IX. Wrap Up and Closing
There were several final comments from participants. One suggested that discussion of workforce shortages should incorporate a focus on STDs as they are often co-occurring with HIV. Kathleen Clanon advocated greater articulation of HIV programs' focus on health disparities, adding that there might be opportunities to access available federal funding to address disparities. It was further recommended that the National Institutes of Health and other public agencies be involved in efforts to address HIV workforce shortages as a health disparities issue. Finally, Jim Friedman noted that many of the recommendations developed by participants were directed to HRSA, but argued "each of us have a role to play, and let's remember these are good recommendations for all of us."
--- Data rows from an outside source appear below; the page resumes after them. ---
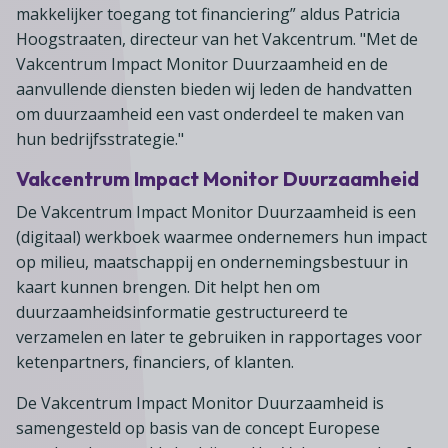
makkelijker toegang tot financiering” aldus Patricia
Hoogstraaten, directeur van het Vakcentrum. "Met de
Vakcentrum Impact Monitor Duurzaamheid en de
aanvullende diensten bieden wij leden de handvatten
om duurzaamheid een vast onderdeel te maken van
hun bedrijfsstrategie."
Vakcentrum Impact Monitor Duurzaamheid
De Vakcentrum Impact Monitor Duurzaamheid is een
(digitaal) werkboek waarmee ondernemers hun impact
op milieu, maatschappij en ondernemingsbestuur in
kaart kunnen brengen. Dit helpt hen om
duurzaamheidsinformatie gestructureerd te
verzamelen en later te gebruiken in rapportages voor
ketenpartners, financiers, of klanten.
De Vakcentrum Impact Monitor Duurzaamheid is
samengesteld op basis van de concept Europese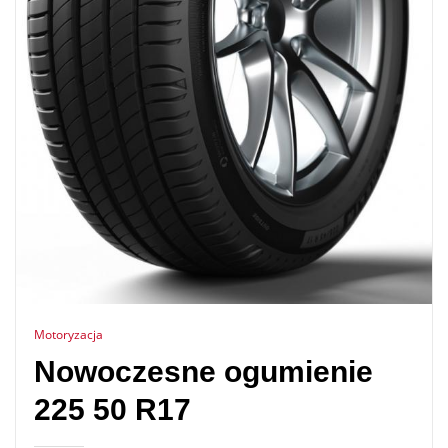
Motoryzacja
Nowoczesne ogumienie
225 50 R17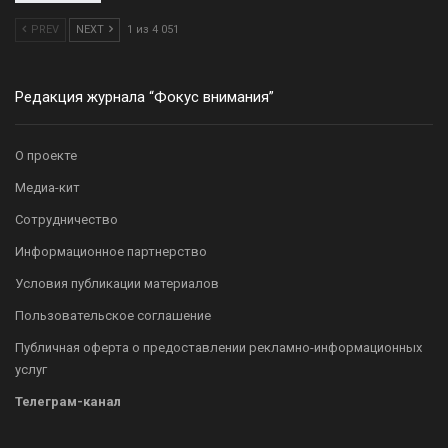
PREV
NEXT
1 из 4 051
Редакция журнала “Фокус внимания”
О проекте
Медиа-кит
Сотрудничество
Информационное партнерство
Условия публикации материалов
Пользовательское соглашение
Публичная оферта о предоставлении рекламно-информационных
услуг
Телеграм-канал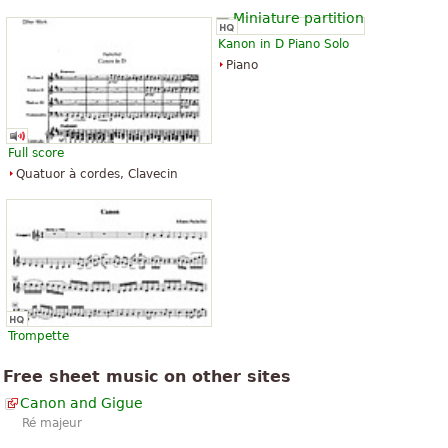
Tout voir (47)
Kanon in D Piano Solo
Piano
Full score
Quatuor à cordes, Clavecin
Trompette
Free sheet music on other sites
Canon and Gigue
Ré majeur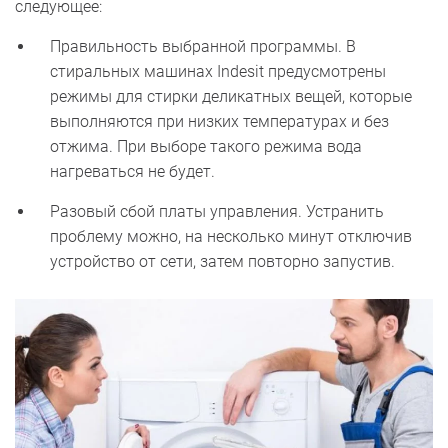
следующее:
Правильность выбранной программы. В
стиральных машинах Indesit предусмотрены
режимы для стирки деликатных вещей, которые
выполняются при низких температурах и без
отжима. При выборе такого режима вода
нагреваться не будет.
Разовый сбой платы управления. Устранить
проблему можно, на несколько минут отключив
устройство от сети, затем повторно запустив.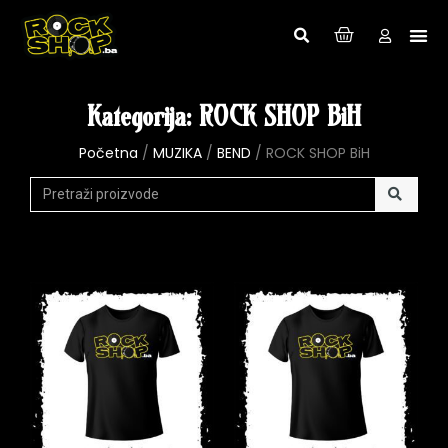
Kategorija: ROCK SHOP BiH
Početna
/
MUZIKA
/
BEND
/ ROCK SHOP BiH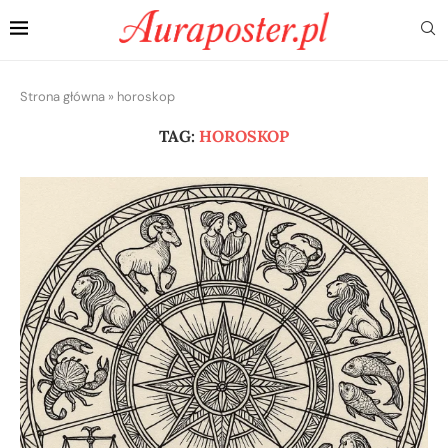
Strona główna
»
horoskop
TAG:
HOROSKOP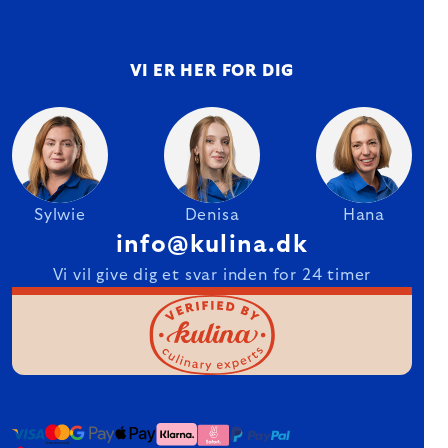
VI ER HER FOR DIG
Sylwie
Denisa
Hana
info@kulina.dk
Vi vil give dig et svar inden for 24 timer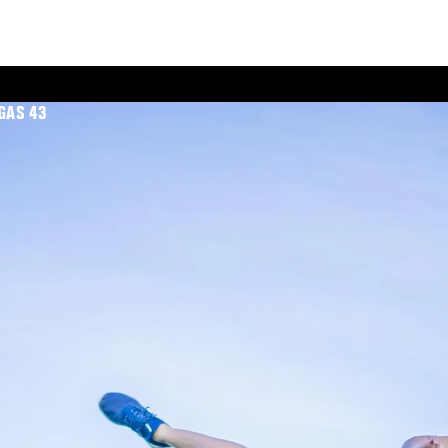
GAS 43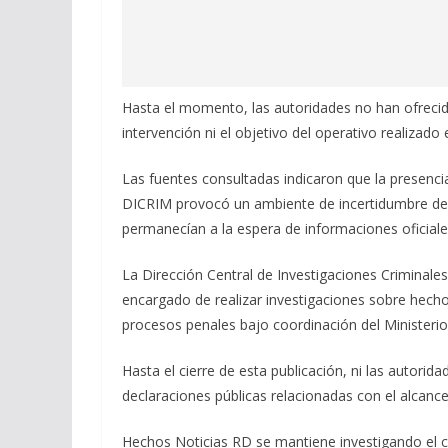
Hasta el momento, las autoridades no han ofrecido
intervención ni el objetivo del operativo realizado 
Las fuentes consultadas indicaron que la presenci
DICRIM provocó un ambiente de incertidumbre dentr
permanecían a la espera de informaciones oficiale
La Dirección Central de Investigaciones Criminales
encargado de realizar investigaciones sobre hechos
procesos penales bajo coordinación del Ministerio
Hasta el cierre de esta publicación, ni las autori
declaraciones públicas relacionadas con el alcance
Hechos Noticias RD se mantiene investigando el c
DeLorenzo said attendees had really "answered the call" to address the workforce shortage issue. She commented on the level of passion and commitment to the issue exhibited by meeting participants.
Laura Cheever thanked attendees for their energy, ideas and contributions, and said HRSA would continue to seek their input and involvement as it considers what resources and capabilities it has for assessing and implementing their recommendations. She mentioned that a summary of the meeting would be disseminated to all participants.
She then briefly described the study the agency would be undertaking with Mathematica. HRSA will do 4-6 case studies to identify workforce shortage areas. These will involve interviews with administrators and clinicians to collect qualitative information on issues faced by grantees and how they impact care quality. The study will further identify promising strategies for potential replication.
"I want to assure you that this meeting is not an end in itself," said Cheever. "It's been an opportunity to start thinking about things differently and to lay the groundwork for moving forward with an agenda."